When Benjamin Graham was writing “The Intelligent Investor”, the market edge that American investors possessed was information asymmetry. Because there were few sources of comprehensive data–maybe there was a data chart from Moody’s here or there–the buyers and sellers of corporate stock had wildly different amounts of information at their ready access. Ty Cobb could see Coca-Cola stock rolling out across the southeastern United States and use his paychecks from playing baseball for the Detroit Tigers and endorsements from promoting Chesterfield cigarettes to build a million-dollar fortune. His regional access and insight to the product allowed him to see 20% growth in real time in a way that a Texas doctor could never imagine.
The proliferation of the internet and finance sites means that, outside of the world of micro-cap companies, it is extremely difficult to gain a competitive advantage that is the result of having knowledge that the other guy lacks.
But while information asymmetry is no longer a competitive advantage, the ability to process and weigh information correctly is the next step in the evolution of the successful investor. Rather than knowing data points that the other guy doesn’t, the successful stock-picker of today will have access to the same bits of information but will be more discerning about what to weigh of high importance and what information to disregard or accord little value.
I was thinking about this today after I came across the Wall Street Journal article titled: “The Dying Business of Picking Stocks” which offers the following data point that chronicles the rise of index funds:
“Although 66% of mutual-fund and exchange-traded-fund assets are still actively invested, Morningstar says, those numbers are down from 84% 10 years ago and are shrinking fast.”
It has been a while since I have quoted Warren Buffett, so I will remind you of this old bromide: “What the wise do in the beginning, fools do in the end.”
There is a reason why stocks like ExxonMobil haven’t fallen the way that you would expect during the 2014-2016 rollercoaster ride in oil prices. It is because people pouring into index funds are buying it indiscriminately. Every time you contribute a dollar to an index fund, you are putting three cents in ExxonMobil stock alone. Market-cap based indices have an element of a self-fulfilling prophecy to them. As people invest more and more into index funds, they will keep bidding up and up the shares of the names that are auto-assigned for purchase. If the fundamentals at a company like Exxon deteriorate–and I am emphatically NOT making that argument–it will be up to an active investor hedge fund to act as a market maker and adjust the price downward as it deserves.
You can continue to believe in a rational market hypothesis while you also acknowledge the rise of formulaic auto-pilot investing such as index funds. The two notions are incompatible. A rational stock price involves an assessment of a company’s prospects in determining the price to offer for the stock; meanwhile, regularly investing in index funds just means that you are buying more, more, and more if what is big regardless of the fundamentals.
The reason why index fund investing worked so well in the 1980s, 1990s, and early 2000s is because it was a niche art. When only ten cents on the dollar are dedicated to auto-purchasing, the values being assigned by the active investing community still dominate. But as we get within five years of witnessing an even split between active and passive management strategies, the historical edge of index funds is starting to disappear.

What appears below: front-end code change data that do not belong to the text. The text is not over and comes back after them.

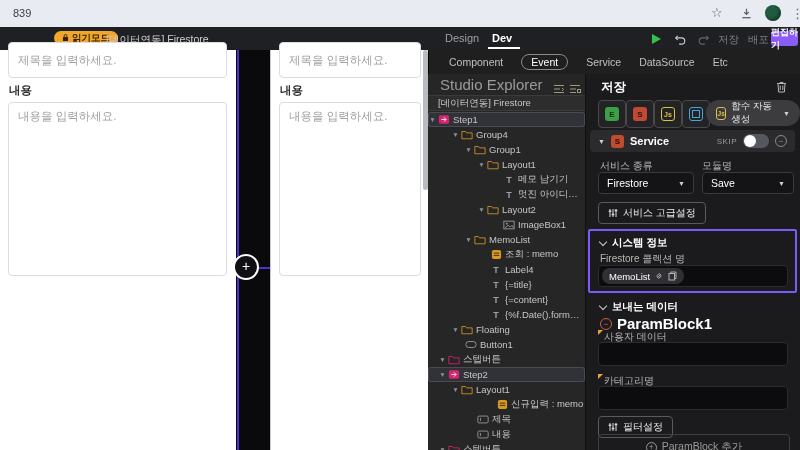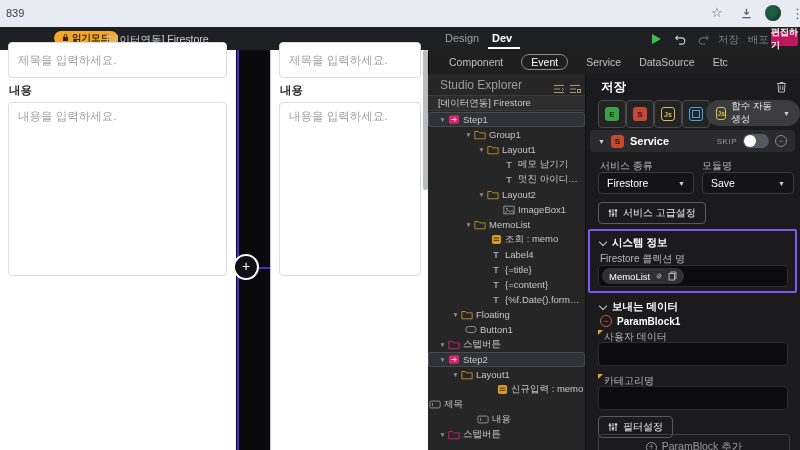--- a/index.html
+++ b/index.html
@@ -2,37 +2,37 @@
 <html><head>
 <meta charset="utf-8">
 <style>
   html,body{margin:0;padding:0;background:#000;}
   #app{position:relative;width:800px;height:450px;overflow:hidden;
        font-family:"Liberation Sans",sans-serif;background:#0b0b0d;}
   .abs{position:absolute;}
 
   
   .browser{left:0;top:0;width:800px;height:27px;background:#e9ebf2;color:#3c4043;}
-  .tabtxt{left:6px;top:7px;font-size:11px;color:#3c4043;}
+  .tabtxt{left:13px;top:7px;font-size:11px;color:#3c4043;}
   .bicon{top:5px;font-size:13px;color:#5f6368;cursor:pointer;}
   .avatar{left:765px;top:5px;width:16px;height:16px;border-radius:50%;
           background:#1d5c40;box-shadow:inset -2px -2px 3px rgba(0,0,0,.35);}
 
   
   .toolbar{left:0;top:27px;width:800px;height:23px;background:#1f2023;}
   .readmode{left:54px;top:4px;height:14px;padding:0 8px;background:#f2a62c;border-radius:8px;
             display:flex;align-items:center;gap:3px;font-size:9.5px;font-weight:700;color:#332200;cursor:pointer;}
   .doctitle{left:106px;top:6px;font-size:10.5px;color:#cfcfcf;}
   .modetab{top:5px;font-size:11px;color:#9aa0a6;cursor:pointer;}
   .modetab.active{color:#fff;font-weight:700;}
   .devline{left:488px;top:20px;width:32px;height:2px;background:#fff;}
   .play{left:652px;top:7px;width:0;height:0;border-left:9px solid #35c24b;
         border-top:5px solid transparent;border-bottom:5px solid transparent;cursor:pointer;}
   .tbtxt{top:6px;font-size:10.5px;color:#7c7f83;cursor:pointer;}
-  .editbtn{left:771px;top:4px;width:27px;height:15px;background:#be185d;border-radius:3px;
+  .editbtn{left:771px;top:4px;width:27px;height:15px;background:#8b5cf6;border-radius:3px;
            color:#fff;font-size:9px;font-weight:700;display:flex;align-items:center;justify-content:center;cursor:pointer;}
 
   
   .canvas{left:0;top:50px;width:428px;height:400px;background:#0a0a0c;}
   .panel{background:#fff;position:absolute;top:0;height:400px;}
   .p-input{position:absolute;border:1px solid #dcdcdc;border-radius:4px;background:#fff;
            font-size:11.5px;color:#9e9e9e;font-family:"Liberation Sans",sans-serif;padding:6px 9px;box-sizing:border-box;}
   .p-input::placeholder{color:#9e9e9e;opacity:1;}
   .p-label{position:absolute;font-size:11.5px;color:#2f2f2f;font-weight:600;}
   .guide-v{left:237px;top:50px;width:2px;height:400px;background:#4a30d0;}
@@ -45,21 +45,21 @@
 
   
   .sidetabs{left:428px;top:50px;width:372px;height:24px;background:#1f1f1f;display:flex;
             align-items:center;gap:18px;padding-left:20px;box-sizing:border-box;border-left:1px solid #000;}
   .ntab{font-size:10.5px;color:#c0c0c0;cursor:pointer;white-space:nowrap;}
   .ntab.pill{border:1px solid #8a8a8a;border-radius:9px;padding:1px 9px;color:#fff;}
 
   
   .explorer{left:428px;top:74px;width:157px;height:376px;background:#262626;overflow:hidden;}
   .exhead{position:absolute;left:0;top:0;width:157px;height:21px;display:flex;align-items:center;}
-  .exhead .t{margin-left:12px;font-size:12px;color:#9b9b9b;}
+  .exhead .t{margin-left:12px;font-size:15px;color:#9b9b9b;}
   .rootrow{position:absolute;left:0;top:21px;width:157px;height:16px;background:#2d2d2d;
            border-top:1px solid #3b3b3b;border-bottom:1px solid #3b3b3b;display:flex;align-items:center;
            font-size:9.5px;color:#c9c9c9;padding-left:10px;box-sizing:border-box;cursor:pointer;}
   #tree{position:absolute;left:0;top:38px;width:157px;}
   .trow{display:flex;align-items:center;height:15px;font-size:9.5px;color:#c6c6c6;
         white-space:nowrap;cursor:pointer;box-sizing:border-box;}
   .trow.sel{background:#313138;box-shadow:inset 0 0 0 1px #4a4a52;border-radius:3px;}
   .tarr{width:9px;font-size:6.5px;color:#8f8f8f;flex:0 0 9px;text-align:center;}
   .tico{width:14px;flex:0 0 14px;display:flex;align-items:center;justify-content:center;}
   .ti-t{color:#9aa0a6;font-size:9px;font-weight:700;}
@@ -206,29 +206,38 @@
       </span>
       <span style="position:absolute;left:141px;top:6px;cursor:pointer;">
         <svg width="12" height="10" viewBox="0 0 12 10">
             <path d="M1 1.5h10M1 5h6M1 8.5h6" stroke="#a09a74"></path>
             <rect x="8.5" y="5.5" width="3" height="3" fill="none" stroke="#a09a74"></rect>
           </svg>
       </span>
     </div>
     <div class="rootrow">[데이터연동] Firestore</div>
     <div id="tree">
-        <div class="trow sel" style="padding-left: 10px;">
+        <div class="trow sel" style="">
           <span class="tarr">▼</span>
           <span class="tico">
             <svg width="12" height="11" viewBox="0 0 14 12">
               <rect x="1" y="1" width="12" height="10" rx="2" fill="#d6246e"></rect>
               <path d="M4 6h5M7 3.5 9.5 6 7 8.5" stroke="#fff" fill="none"></path>
             </svg>
           </span>
           <span class="tlabel">Step1</span>
+        </div>
+        <div class="trow" style="padding-left: 23px;">
+          <span class="tarr">▼</span>
+          <span class="tico">
+            <svg width="12" height="11" viewBox="0 0 14 12">
+              <path d="M1 2.5h4.2l1.3 1.6H13V11H1z" fill="none" stroke="#d0952a"></path>
+            </svg>
+          </span>
+          <span class="tlabel">Group4</span>
         </div>
         <div class="trow" style="padding-left: 36px;">
           <span class="tarr">▼</span>
           <span class="tico">
             <svg width="12" height="11" viewBox="0 0 14 12">
               <path d="M1 2.5h4.2l1.3 1.6H13V11H1z" fill="none" stroke="#d0952a"></path>
             </svg>
           </span>
           <span class="tlabel">Group1</span>
         </div>
@@ -361,21 +370,21 @@
         </div>
         <div class="trow" style="padding-left: 67px;">
           <span class="tico">
             <svg width="11" height="11" viewBox="0 0 12 12">
               <rect x="1" y="1" width="10" height="10" rx="2" fill="#d79921"></rect>
               <path d="M3 4.5h6M3 7h6" stroke="#3a2c08"></path>
             </svg>
           </span>
           <span class="tlabel">신규입력 : memo</span>
         </div>
-        <div class="trow" style="">
+        <div class="trow" style="padding-left: 48px;">
           <span class="tico">
             <svg width="12" height="9" viewBox="0 0 14 10">
               <rect x="1" y="1" width="12" height="8" rx="1.5" fill="none" stroke="#9aa0a6"></rect>
               <path d="M4 3.2v3.6" stroke="#9aa0a6"></path>
             </svg>
           </span>
           <span class="tlabel">제목</span>
         </div>
         <div class="trow" style="padding-left: 48px;">
           <span class="tico">
@@ -472,21 +481,21 @@
         <path d="M2.8 2.5V1h5.2v6.5H6.5" fill="none" stroke="#b0b0b0"></path>
       </svg>
   </div>
 
   <div class="abs sechead" style="left:600px;top:300px;">
     <span class="chev"></span>
     <span>보내는 데이터</span>
   </div>
   <div class="abs" style="left:600px;top:315px;display:flex;align-items:center;gap:5px;">
     <span class="pbminus">−</span>
-    <span style="font-size:10px;color:#fff;font-weight:700;">ParamBlock1</span>
+    <span style="font-size:15px;color:#fff;font-weight:700;">ParamBlock1</span>
   </div>
   <div class="abs flabel" style="left:598px;top:330px;"><span class="reqmark"></span><span>사용자 데이터</span></div>
   <input class="abs dinput" style="left: 598px; top: 342px; width: 190px; height: 24px; color: rgb(221, 221, 221); font-size: 10px; padding: 0px 8px;" value="">
   <div class="abs flabel" style="left:598px;top:374px;"><span class="reqmark"></span><span>카테고리명</span></div>
   <input class="abs dinput" style="left: 598px; top: 386px; width: 190px; height: 24px; color: rgb(221, 221, 221); font-size: 10px; padding: 0px 8px;" value="">
   <div class="abs obtn" style="left:598px;top:416px;">
     <svg width="10" height="10" viewBox="0 0 10 10">
         <path d="M2 1v8M5 1v8M8 1v8" stroke="#ddd"></path>
         <path d="M.7 3.2h2.6M3.7 6.4h2.6M6.7 2.4h2.6" stroke="#ddd" stroke-width="1.5"></path>
       </svg>

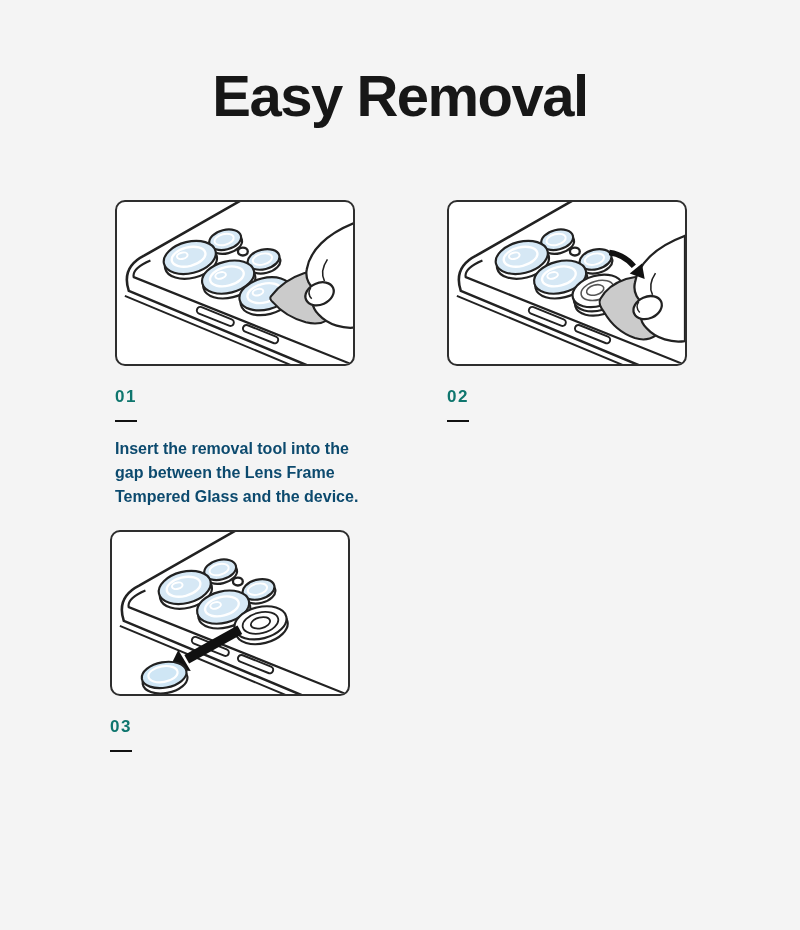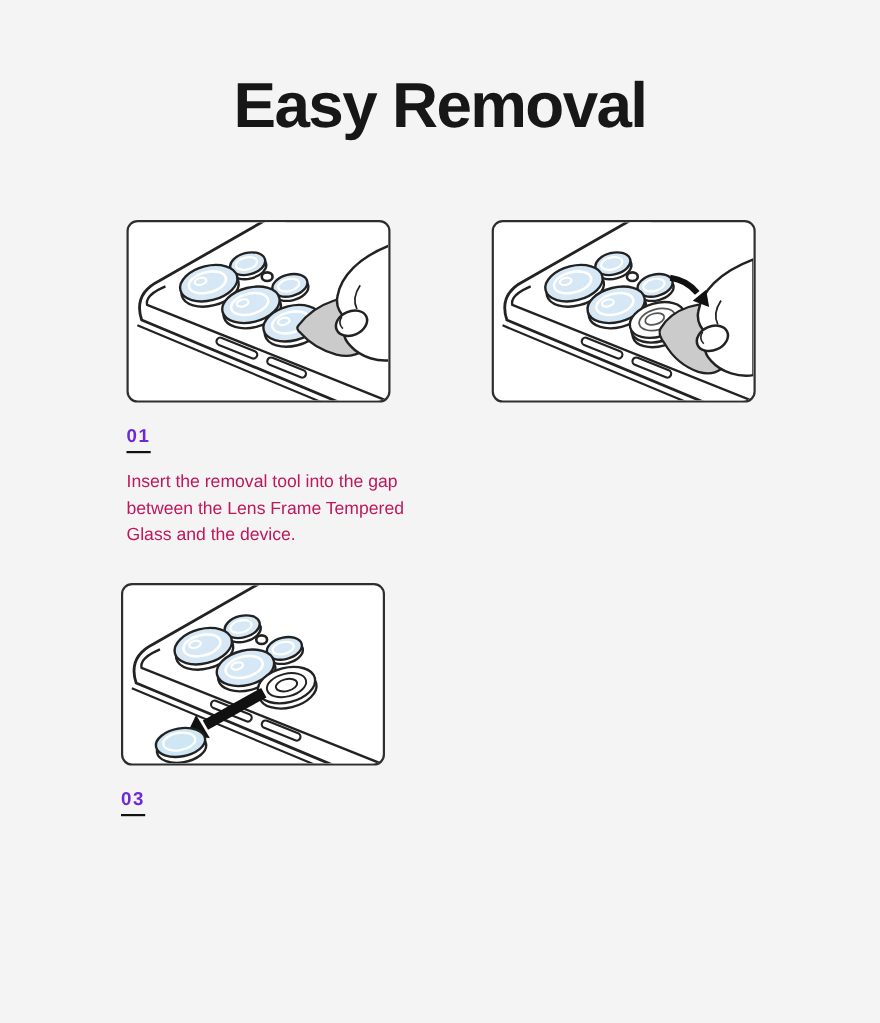--- a/index.html
+++ b/index.html
@@ -15,27 +15,27 @@
   #step1{left:115px;top:200px;}
   #step2{left:447px;top:200px;}
   #step3{left:110px;top:530px;}
   .panel{
     width:240px;height:166px;background:#ffffff;
     border:2.4px solid #2e2e2e;border-radius:10px;
     box-sizing:border-box;overflow:hidden;
   }
   .panel svg{display:block;width:100%;height:100%;}
   .step-num{
-    display:inline-block;margin-top:21px;padding-bottom:3px;
-    font-size:17px;font-weight:700;letter-spacing:1.5px;color:#6d28d9;
+    display:inline-block;margin-top:21px;padding-bottom:13px;
+    font-size:17px;font-weight:700;letter-spacing:1.5px;color:#0f766e;
     border-bottom:2.6px solid #111111;
   }
   .step-desc{
     margin:15px 0 0;width:258px;
-    font-size:16px;line-height:24px;color:#be185d;
+    font-size:16px;line-height:24px;color:#0c4a6e;font-weight:bold;
   }
   .defs-svg{position:absolute;width:0;height:0;}
 </style>
 </head>
 <body>
 
 <div class="canvas">
 
   <h1 class="page-title">Easy Removal</h1>
 
@@ -116,20 +116,21 @@
         <path d="M 154,100 Q 162,86 180,80 Q 206,72 218,88 Q 228,104 219,126 Q 209,146 189,140 Q 169,133 158,114 Q 151,105 154,100 Z" fill="#cbcbcb" stroke="#222222" stroke-width="2.1"></path>
         <g>
             <use href="#hand" transform="translate(-4,14)"></use>
           </g>
         <g>
           <path d="M 163,53 Q 178,55 188,67" fill="none" stroke="#111111" stroke-width="5.5"></path>
           <polygon points="199,80 183.8,74.3 196.2,64.1" fill="#111111"></polygon>
         </g>
       </svg>
     </div>
+    <div><span class="step-num">02</span></div>
   </section>
 
   <section class="step" id="step3">
     <div class="panel">
       <svg viewBox="0 0 240 168" preserveAspectRatio="xMidYMid slice">
         <g>
             <use href="#phone"></use>
           </g>
         <g transform="translate(151,94) rotate(-14)">
           <ellipse cy="5" rx="27" ry="16" fill="#ffffff" stroke="#222222" stroke-width="2.2"></ellipse>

In a sentence, it is because index fund investors will keep on buying shares of a stock with a pre-existing high market cap even as its future prospects begin to dim because the formula calls for the purchase.
Right now, the S&P 500 is trading at 24x earnings. That is a very unforgiving starting point if your goal is to reap the historical 10% returns that the Ibottson data suggests that the stock market produced from 1927 through 2012. The historical P/E ratio of the S&P 500 is around 15x earnings.
I am open to arguments that suggest we have entered a new era of higher deserved valuations for the largest American multinational companies because of technical improvements/productivity gains, an influx of international investing in the American markets, and higher earnings quality when companies earn profits across 50 countries instead of just 1.
But these argument might militate in favor of moving the average valuation of the S&P 500 up to the 18-20x earnings range. This is obviously a value judgment, but to argue that the S&P 500 is fairly valued right now means that you have to hold the belief that each dollar of profits generated by America, Inc. is worth 60% more than it was worth for the past century. That is an especially difficult argument to make when you consider that the earnings per share growth of the S&P 500 is only around 6%.
If my estimate is correct, and the true value of the S&P 500 has been lifted from 15x earnings to the 18-20x earnings range, then the current valuation of 24x earnings means that what we collectively call “the stock market” is 20% to 33% overvalued. What happens when you combine that kind of overvaluation with expected 6% earnings growth and 2% dividends? You’re probably looking at a decade’s worth of returns around 5-6% annualized pre-tax.
This is a good time to be a bit countercultural. Index investing has become quite fashionable, and the indiscriminate buying has bid up shares of America, Inc. to valuations that are a bit frothy / moderately overvalued. As a result, the hurdle for defining success for active investors has just gotten lower. If you’re capable of putting together a collection of assets that earns at least 7% for the decade, then there is a high probability that you will end up beating the performance of the S&P 500 Index over this time frame. At a minimum, I encourage all of you to think about the implications of buying something at 24x earnings that is attached to a 6% growth rate and a 2% dividend rate.